There is hardly a distinction between the private property of the ruling emir and the public property of the state of Dubai.
The Asian Tigers
Even the Asian tigers are not exemplars of the governance virtues often attributed to prosperity. South Korea, Singapore, Taiwan, Indonesia and Malaysia were very corrupt and undemocratic during their intense period of rapid economic growth.
They were ruled by military or civilian strongmen; the type we are told are responsible for Africa’s poor performance.
Their leaders clung to power for decades and died, retired or were forced out of office (Taiwan after 45 years, South Korea after 18 years, Singapore after 36 years, Malaysia after 24 years and Indonesia after 32 years).
Even when it comes to economic policies, the common gospel of low inflation, wholesale privatisation and liberalisation, openness to Foreign Direct Investment (FDI) etc. does not stand the test of evidence. Japan and South Korea industrialised with low FDI and when banking was 90% in local hands (either by the state or its private sector cronies) – as it is in China today.
From 1930 to 1987, Finland had a law categorising any firm with foreign ownership above 20% as dangerous. It liberalised in 1993 only as a condition for joining the EU. In South Korea, inflation averaged 19% between 1960 and 1990, its most intense period of transformation. In China, 65% of industrial production today is by state owned enterprises.

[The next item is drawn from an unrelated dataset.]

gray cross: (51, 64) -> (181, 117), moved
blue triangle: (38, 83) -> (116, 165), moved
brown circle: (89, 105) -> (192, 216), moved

Nearer home in Africa, the fastest growing economy is Ethiopia. It has not liberalised and inflation has been at 30%. All banks are either owned by the state or by its nationals. It is a virtual one party state that brooks little dissent – it has one television channel, one radio station and one opposition member in parliament.
It is clear that all the ills that secular priests of development claim are holding Africa back were rampant in all of today’s rich nations during their intense period of transformation from poverty to prosperity. If they are holding Africa back, we need to know the special circumstances on our continent that make them bottlenecks to prosperity.
From the perspective of the history of economic development, one thing seems obvious: if what a country sells abroad attracts more value than what it buys, that country will prosper. This is how USA (through industrialisation) and Saudi Arabia (through oil) became prosperous. The other factor is national control over the most valuable parts of the economy.
Africa has been sold a gospel of governance that has taken our eyes off this ball. We are permanently involved in struggles over “governance” issues – term and age limits on presidents, press freedom, multiparty politics, corruption and favoritism etc. As we fight over these peripheral issues, multinational corporations take all our banks, manufacturing firms, telecommunications companies and win all multi-billion dollar public infrastructure projects.
My argument that corruption, longevity of our rulers in power and undemocratic rule are not fundamental constraints to our economic prosperity is not a call for inaction on these fronts. Rather it is to make the point that in the struggle for prosperity, the quarrels over these problems is a sideshow. I am aware this argument gives my critics an opportunity for ad hominem attacks, claiming I am trying to justify those of our rulers who are corrupt, dictatorial and clinging to power – because they have paid me.
As I wait for the cheques to flow in, let me insist that the most important battles we must fight are national control and direction of our economies and the shift from being producers and exporters of raw materials to value added products. Rich countries are not rich because they had democratic governments that were honest and professional. Instead they are less corrupt, more democratic and professionally managed today because they are rich.
“Good governance” is a consequence of development not a cause of it.